Task directions: Convert every line of the material into a JSON list of strings, one string per line, omitting blank lines.

Dataset items:
--*--
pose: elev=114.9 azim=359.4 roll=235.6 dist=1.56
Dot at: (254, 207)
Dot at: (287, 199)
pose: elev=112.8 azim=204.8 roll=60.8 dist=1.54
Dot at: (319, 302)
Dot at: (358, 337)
--*--
Completed exercise:
[
  "pose: elev=114.9 azim=359.4 roll=235.6 dist=1.56",
  "Dot at: (254, 207)",
  "Dot at: (287, 199)",
  "pose: elev=112.8 azim=204.8 roll=60.8 dist=1.54",
  "Dot at: (319, 302)",
  "Dot at: (358, 337)"
]